(TEXTE PRÉSENTÉ)
*****

Les mesures jusqu’ici adoptées pour limiter ce fléau
La COP21 a marqué un pas vers des résolutions bénéfiques généralisées pour lutter contre le réchauffement climatique. Une prise de conscience se fait peu à peu sentir : d’après le World Resources Institute, 97 pays auront potentiellement ratifié l’Accord de Paris d’ici à la fin de l’année, ce qui permettrait son entrée en vigueur rapidement, et accélérerait donc la mise en place d’actions concrètes par les gouvernements.
Parmis les mesures à prendre, il faut bien-sûr, réformer les politiques gouvernementales qui favorisent les industries fossiles. Récemment, certaines évolutions ont été observées : les deux pays les plus pollueurs de la planète – à savoir les Etats-Unis et la Chine – ont en particulier manifesté leur volonté de contrôler davantage leurs financements publics à destination des producteurs de combustibles fossiles. Après avoir annoncé leurs ratifications respectives de l’Accord de Paris début septembre et sous l’égide de l’OCDE, les deux grandes puissances ont décidé d’examiner la proportion de subventions dites “inefficaces” qu’ils accordent aux énergies fossiles. L’analyse met en évidence 25 mesures de soutien à la consommation de combustibles fossiles stériles – principalement sur le plan de la production d’électricité et dans le domaine des transports pour la Chine et en majorité sur la production de pétrole et de gaz naturel aux Etats-Unis. Ces subventions, qui s’élèvent à 500 voire à 600 milliards de dollars annuels, vont par conséquent être supprimées progressivement, ce qui représente une diminution des gaz à effet de serre de 6 à 13 % d’ici 2050. Une avancée non négligeable.

*****

(ITEMS PRÉSENTÉS)

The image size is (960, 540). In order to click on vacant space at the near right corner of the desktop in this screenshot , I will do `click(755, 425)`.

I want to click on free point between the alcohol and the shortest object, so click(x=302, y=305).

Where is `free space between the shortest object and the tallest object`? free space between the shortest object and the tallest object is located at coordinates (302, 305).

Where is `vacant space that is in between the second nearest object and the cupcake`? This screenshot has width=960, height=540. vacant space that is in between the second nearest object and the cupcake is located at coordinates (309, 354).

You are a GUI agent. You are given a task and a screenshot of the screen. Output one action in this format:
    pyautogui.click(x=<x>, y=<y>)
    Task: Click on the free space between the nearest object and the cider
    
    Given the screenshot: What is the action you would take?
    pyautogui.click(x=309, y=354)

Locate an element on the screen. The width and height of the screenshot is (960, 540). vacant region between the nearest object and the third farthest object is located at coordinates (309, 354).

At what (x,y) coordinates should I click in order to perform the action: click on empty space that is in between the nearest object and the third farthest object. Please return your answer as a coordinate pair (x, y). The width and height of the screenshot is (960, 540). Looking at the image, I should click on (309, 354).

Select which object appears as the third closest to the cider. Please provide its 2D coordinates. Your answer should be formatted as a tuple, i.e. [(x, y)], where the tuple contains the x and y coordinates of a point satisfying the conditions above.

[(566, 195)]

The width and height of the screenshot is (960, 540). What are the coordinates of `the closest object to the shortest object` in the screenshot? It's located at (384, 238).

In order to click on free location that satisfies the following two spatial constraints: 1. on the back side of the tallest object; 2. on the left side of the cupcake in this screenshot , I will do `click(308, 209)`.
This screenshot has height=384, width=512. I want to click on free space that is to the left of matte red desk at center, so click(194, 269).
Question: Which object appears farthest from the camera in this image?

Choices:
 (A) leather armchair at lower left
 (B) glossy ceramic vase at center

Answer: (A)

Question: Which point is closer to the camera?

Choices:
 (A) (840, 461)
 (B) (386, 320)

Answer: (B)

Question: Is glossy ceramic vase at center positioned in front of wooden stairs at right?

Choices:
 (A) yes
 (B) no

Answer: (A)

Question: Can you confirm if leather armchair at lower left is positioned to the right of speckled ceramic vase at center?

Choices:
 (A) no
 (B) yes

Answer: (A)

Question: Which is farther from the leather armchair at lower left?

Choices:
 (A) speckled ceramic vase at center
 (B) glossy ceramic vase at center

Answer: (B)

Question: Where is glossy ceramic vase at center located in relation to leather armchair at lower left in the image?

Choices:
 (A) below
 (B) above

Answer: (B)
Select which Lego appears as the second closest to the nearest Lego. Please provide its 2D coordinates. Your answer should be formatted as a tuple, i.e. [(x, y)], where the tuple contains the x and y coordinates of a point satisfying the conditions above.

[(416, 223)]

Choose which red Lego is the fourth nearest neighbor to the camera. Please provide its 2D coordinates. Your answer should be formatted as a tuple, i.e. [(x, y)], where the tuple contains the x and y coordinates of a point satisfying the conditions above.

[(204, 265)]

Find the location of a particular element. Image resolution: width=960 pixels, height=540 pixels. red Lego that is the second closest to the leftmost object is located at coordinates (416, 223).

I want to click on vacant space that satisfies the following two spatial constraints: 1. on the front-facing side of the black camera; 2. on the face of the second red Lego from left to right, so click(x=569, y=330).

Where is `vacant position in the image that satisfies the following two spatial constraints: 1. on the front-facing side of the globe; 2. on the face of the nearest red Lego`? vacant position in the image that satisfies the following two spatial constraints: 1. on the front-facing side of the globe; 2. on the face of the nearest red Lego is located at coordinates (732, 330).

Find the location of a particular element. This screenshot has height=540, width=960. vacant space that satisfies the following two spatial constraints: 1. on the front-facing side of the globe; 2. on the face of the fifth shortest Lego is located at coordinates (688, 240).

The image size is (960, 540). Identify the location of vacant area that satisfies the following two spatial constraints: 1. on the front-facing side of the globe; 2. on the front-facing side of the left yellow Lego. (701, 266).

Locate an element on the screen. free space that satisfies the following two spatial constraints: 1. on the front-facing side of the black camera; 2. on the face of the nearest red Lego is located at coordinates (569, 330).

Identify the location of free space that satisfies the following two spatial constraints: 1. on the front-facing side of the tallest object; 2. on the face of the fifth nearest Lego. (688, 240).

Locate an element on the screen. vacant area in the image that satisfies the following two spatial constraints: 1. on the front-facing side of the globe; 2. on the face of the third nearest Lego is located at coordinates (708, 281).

*****

(QUESTIONS D'ÉTUDE)
#1 Transcrivez tout le passage du texte sur le réchauffement climatique, depuis « Les mesures jusqu’ici » jusqu'à « par les gouvernements. ».
#2 Poursuivez le texte sur le réchauffement climatique en rédigeant la suite, à partir de sa dernière phrase.
Les items n'interviennent en rien dans ce travail.

(RÉPONSES PAR CONSIGNE)
#1
Les mesures jusqu’ici adoptées pour limiter ce fléau
La COP21 a marqué un pas vers des résolutions bénéfiques généralisées pour lutter contre le réchauffement climatique. Une prise de conscience se fait peu à peu sentir : d’après le World Resources Institute, 97 pays auront potentiellement ratifié l’Accord de Paris d’ici à la fin de l’année, ce qui permettrait son entrée en vigueur rapidement, et accélérerait donc la mise en place d’actions concrètes par les gouvernements.

#2
De plus, à la suite d’un sommet du G7 en mai 2016, ses membres ont enfin convenu d’une date butoir, à savoir 2025, avant laquelle l’ensemble des subventions inefficaces à destination des producteurs de combustibles fossiles devront être progressivement éliminées.
Si ces exemples d’action à l’encontre du développement des énergies fossiles sont louables, il semble qu’elles demeurent insuffisantes. Le terme “inefficace” pour qualifier les subventions à réformer est également ambigu… Il faut aller plus loin, et c’est ce que pointe du doigt Oil Change International.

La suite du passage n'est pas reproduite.